本文 -
========================
赤ちゃんは、人間は、どのように言葉を獲得するの?
わが家の3女春奈と言葉の成長日記です。

627 物部氏と出雲 その15

2018年05月04日 02時15分07秒 | 大国主の誕生
大国主の誕生627 ―物部氏と出雲 その15―


 物部氏と吉備と出雲の関係を言えば神話にまで遡ることができます。
 有名なヤマタノオロチの神話なのですが、スサノオがヤマタノオロチを斬った剣が吉備にある、
と『日本書紀』の一書には記されているのです。
 それが、

 「オロチを斬った剣は、今は吉備の神部の許にあり」

という一文で、吉備の神部とは岡山県赤磐市の石上布都魂神社(いそのかみふつみたま神社)の
ことだとされています。
 この石上布都魂神社では、現在の祭神こそスサノオですが、はじまりはヤマタノオロチを斬った
剣を祀ったことだと伝えられ、そしてその剣の名前が布都御魂(フツノミタマ)だというのです。

 石上、そして布都御魂といえば、真っ先に思い浮かぶのが奈良県の石上神宮です。
 石上神宮は物部氏の総氏神であると同時に、かつては各地域より集めた神宝を納めた蔵がここに
あり、その蔵を物部氏が管理していたといいます。
 そして何よりも石上神宮の主祭神も布都御魂なのです。
 もっとも、『古事記』に記されたところでは、布都御魂は建御雷神(タケミカヅチ神)の分身
とも言える剣となっているのですが、しかし、そうではなくスサノオがヤマタノオロチを斬った
剣だとする伝承が石上神宮の側にも残されており、それによれば仁徳天皇の時代に布都御魂は
岡山県の石上布都魂神社から遷されたものだというのです。
 ここでも仁徳天皇の時代という共通項が登場するわけですが、今はそのことについては横に置いて
おくことにして、たしかに、『日本書紀』の別の一書にも、

 「オロチを斬った剣は、名付けて蛇の麁正(オロチノアラマサ)という。今は石上にある」

と、記されています。
 それから、もうひとつ、石上神宮の近くには和邇坐赤坂比古神社(わににますあかさかひこ神社)が
鎮座します。石上布都魂神社の鎮座する地の古い地名は赤坂郡で、ここにも共通点が見られるのです。
 和邇坐赤坂比古神社はその名が示すように和邇氏(わに氏)に関係する神社とされていますが、
その和邇氏が活躍するエピソードのひとつに建波邇夜須毘古命(タケハニヤスビコノミコト)の
反乱があります。
 この事件は『古事記』、『日本書紀』がともに伝えているもので、第10代崇神天皇の時代、
天皇の伯父で、阿倍氏らの始祖である大毘古命(オオビコノミコト)が高志へと遠征に向かう途中、
異母兄弟である建波邇夜須毘古命の謀反を示唆する歌を歌う少女に出会います。
 これによって天皇は大毘古と和邇氏の祖、日子国夫玖命(ヒコクニブクノミコト)に建波邇夜須毘古命を
討たせます。
 ただし、『古事記』と『日本書紀』もともに、この戦いで実際に建波邇夜須毘古命と戦い、これを
討ったのは日子国夫玖命としています。
========================
データレコード -
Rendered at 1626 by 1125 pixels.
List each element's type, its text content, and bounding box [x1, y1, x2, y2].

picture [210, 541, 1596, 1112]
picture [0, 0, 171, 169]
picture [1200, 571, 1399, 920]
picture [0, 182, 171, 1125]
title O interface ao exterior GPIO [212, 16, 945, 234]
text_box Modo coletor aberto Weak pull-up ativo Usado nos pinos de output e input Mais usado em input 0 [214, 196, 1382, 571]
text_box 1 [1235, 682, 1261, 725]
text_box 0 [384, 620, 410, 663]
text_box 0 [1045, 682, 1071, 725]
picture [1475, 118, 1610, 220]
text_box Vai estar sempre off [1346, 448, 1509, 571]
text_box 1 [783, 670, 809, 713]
========================
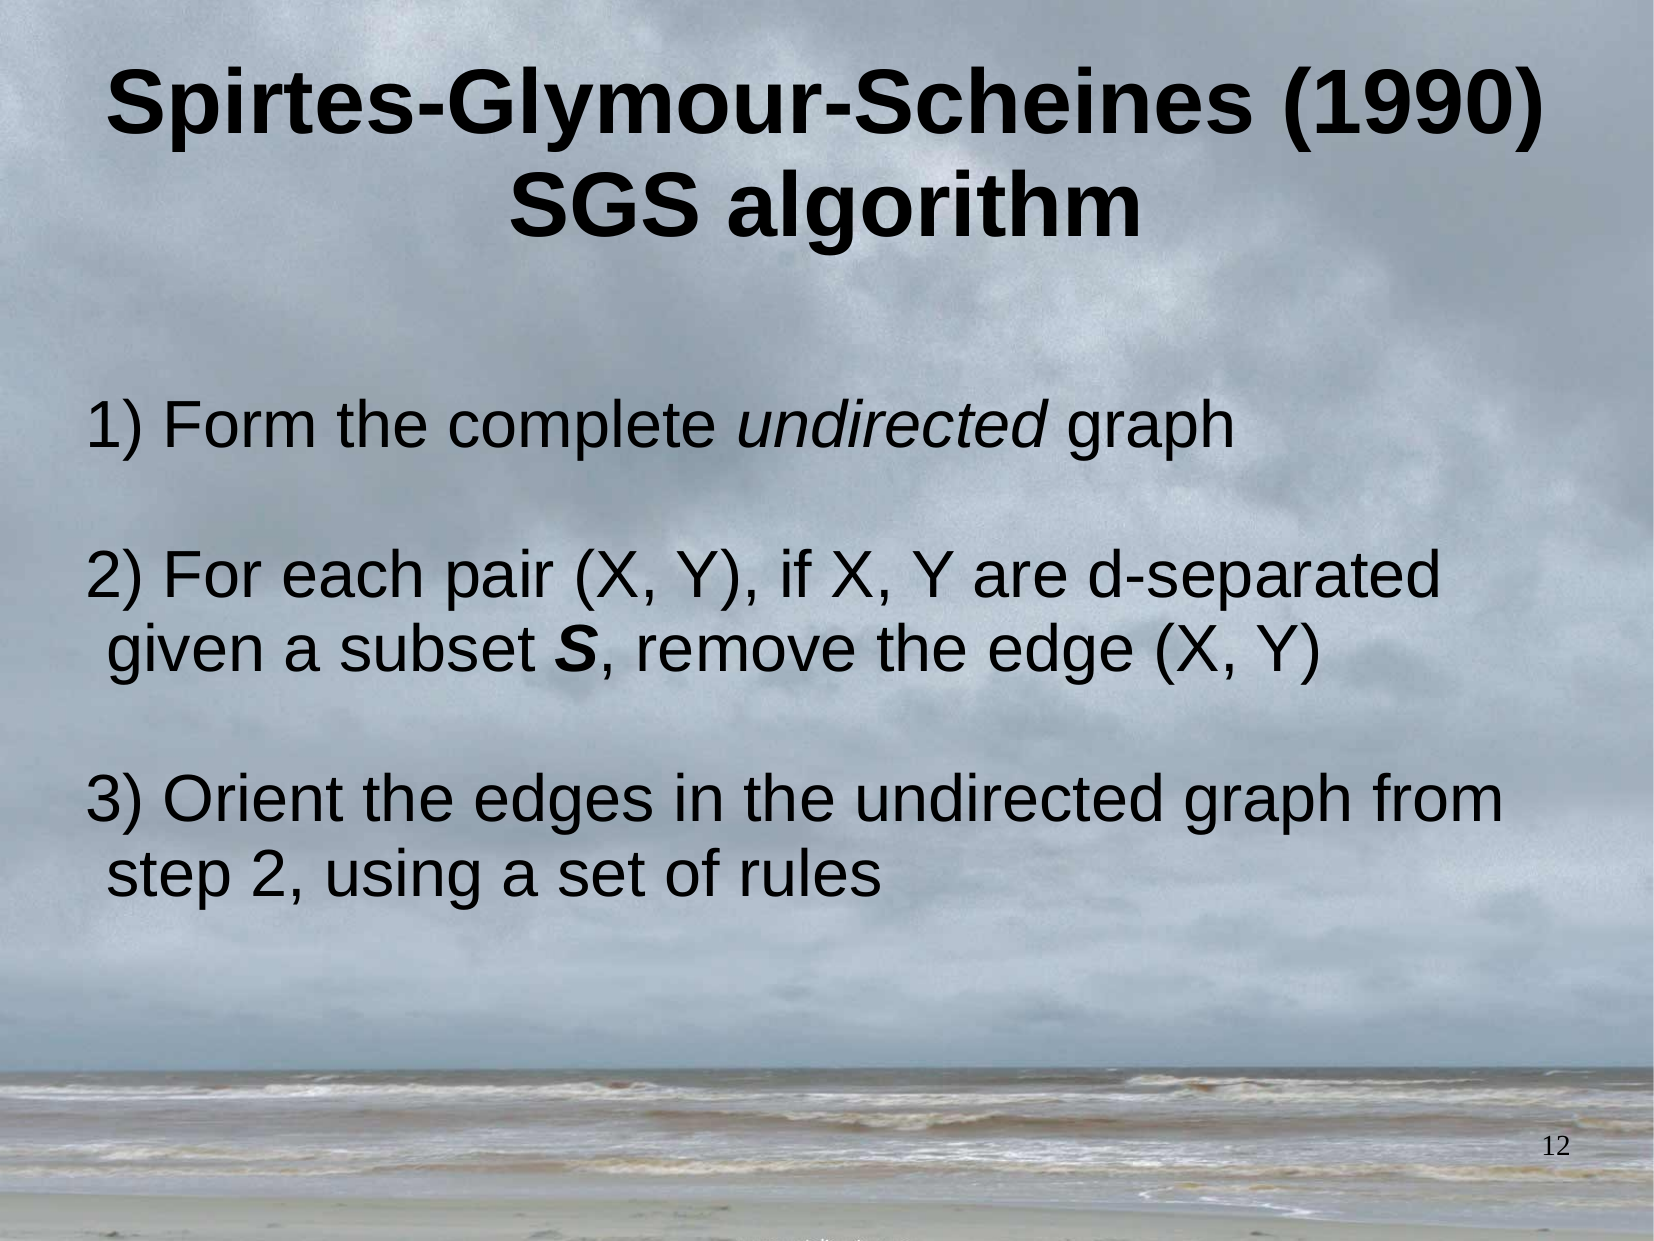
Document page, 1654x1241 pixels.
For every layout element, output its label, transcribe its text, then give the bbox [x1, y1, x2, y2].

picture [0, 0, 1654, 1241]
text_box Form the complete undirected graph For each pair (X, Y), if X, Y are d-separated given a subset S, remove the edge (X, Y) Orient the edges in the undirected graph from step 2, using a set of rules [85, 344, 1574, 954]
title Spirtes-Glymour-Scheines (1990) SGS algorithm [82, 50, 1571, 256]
========================
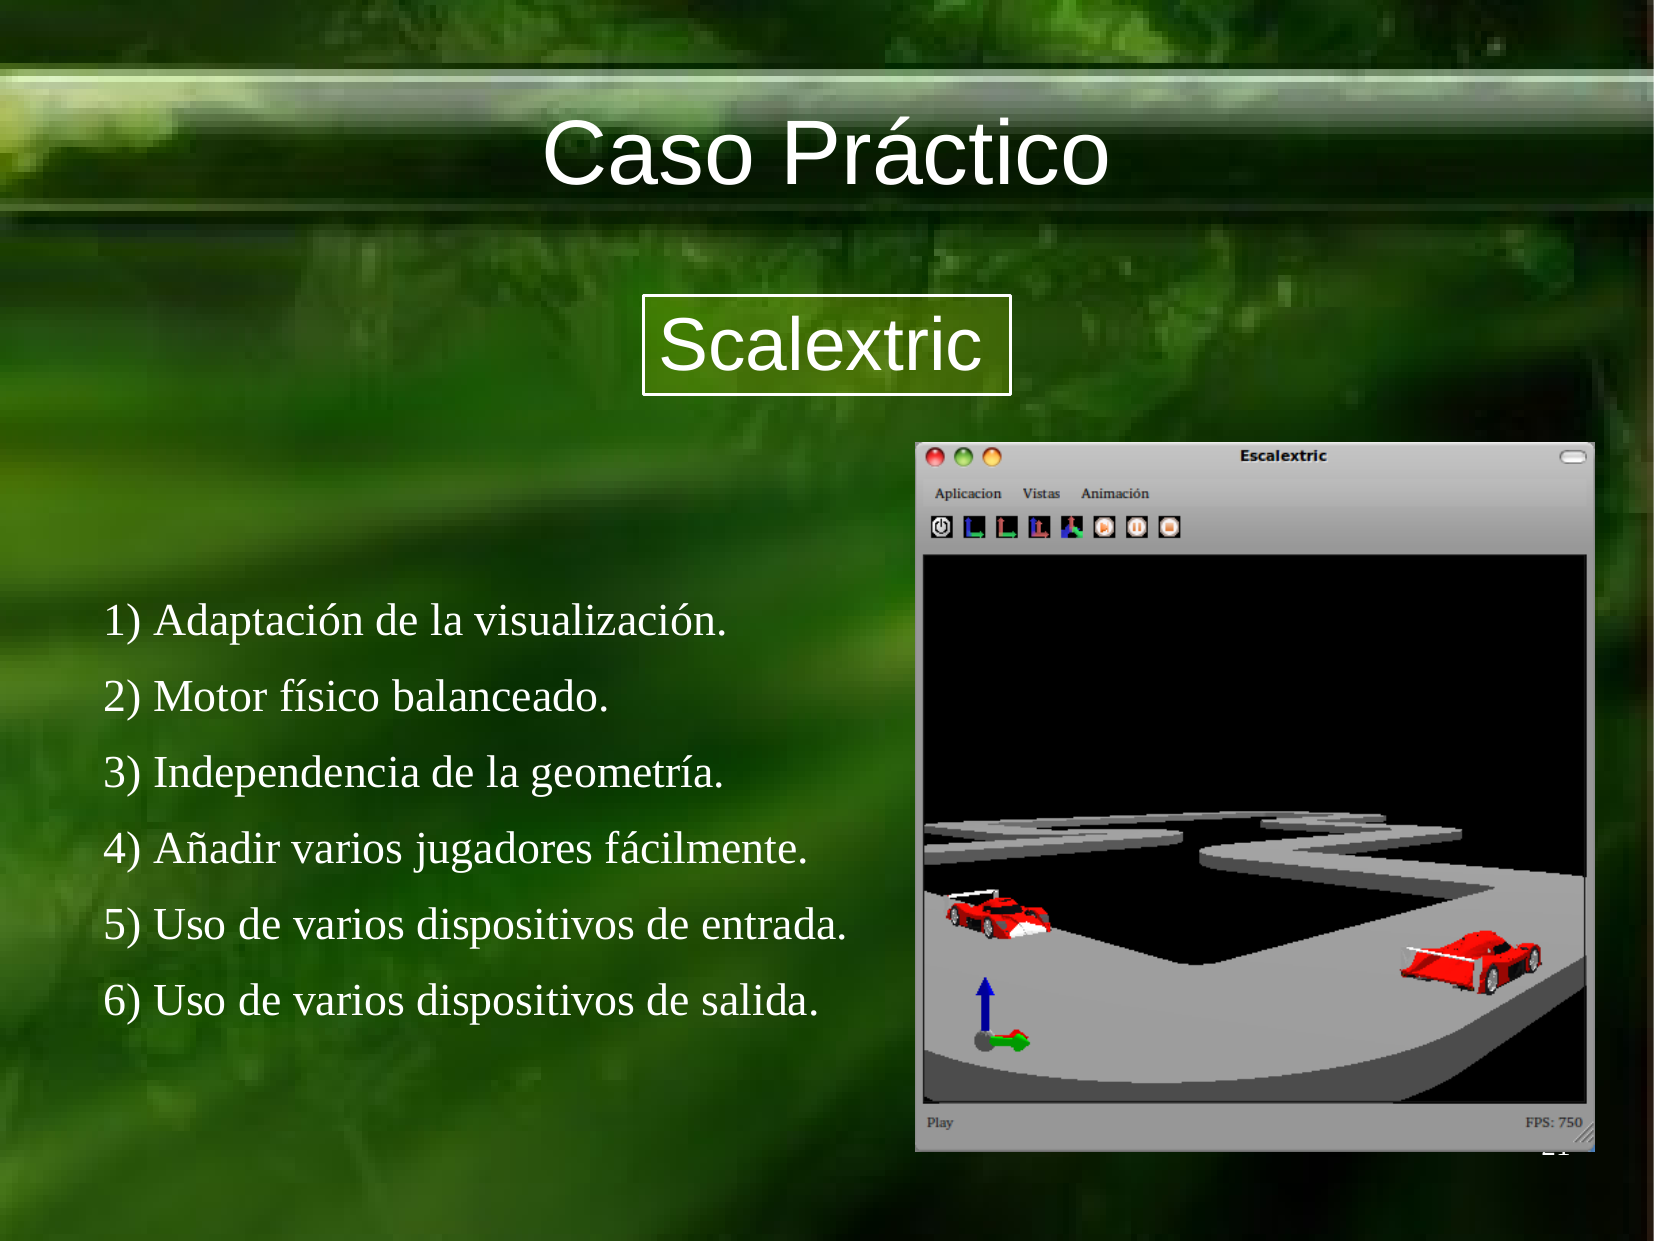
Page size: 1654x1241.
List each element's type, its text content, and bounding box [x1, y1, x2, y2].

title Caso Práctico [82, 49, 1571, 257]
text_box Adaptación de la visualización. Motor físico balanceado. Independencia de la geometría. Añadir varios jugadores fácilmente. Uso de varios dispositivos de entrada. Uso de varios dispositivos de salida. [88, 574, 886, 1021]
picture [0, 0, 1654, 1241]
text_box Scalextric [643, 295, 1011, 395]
========================
課題 1 - 本文によると、石上神宮の主祭神は何ですか。
課題 2 - レコードのうち、「Rendered at 1626 by 1125 pixels.」を含む行から「text_box 1 [783, 670, 809, 713]」を含む行まで(両端を含む)を、「bounding box」を「bbox」に置き換えたうえで出力してください。ほかの箇所は一切変えず、出力はこの範囲の行だけにしてください。
本文とレコードは互いに無関係な別々の資料です。

解答 1 - 布都御魂(フツノミタマ)です。

解答 2 -
Rendered at 1626 by 1125 pixels.
List each element's type, its text content, and bbox [x1, y1, x2, y2].

picture [210, 541, 1596, 1112]
picture [0, 0, 171, 169]
picture [1200, 571, 1399, 920]
picture [0, 182, 171, 1125]
title O interface ao exterior GPIO [212, 16, 945, 234]
text_box Modo coletor aberto Weak pull-up ativo Usado nos pinos de output e input Mais usado em input 0 [214, 196, 1382, 571]
text_box 1 [1235, 682, 1261, 725]
text_box 0 [384, 620, 410, 663]
text_box 0 [1045, 682, 1071, 725]
picture [1475, 118, 1610, 220]
text_box Vai estar sempre off [1346, 448, 1509, 571]
text_box 1 [783, 670, 809, 713]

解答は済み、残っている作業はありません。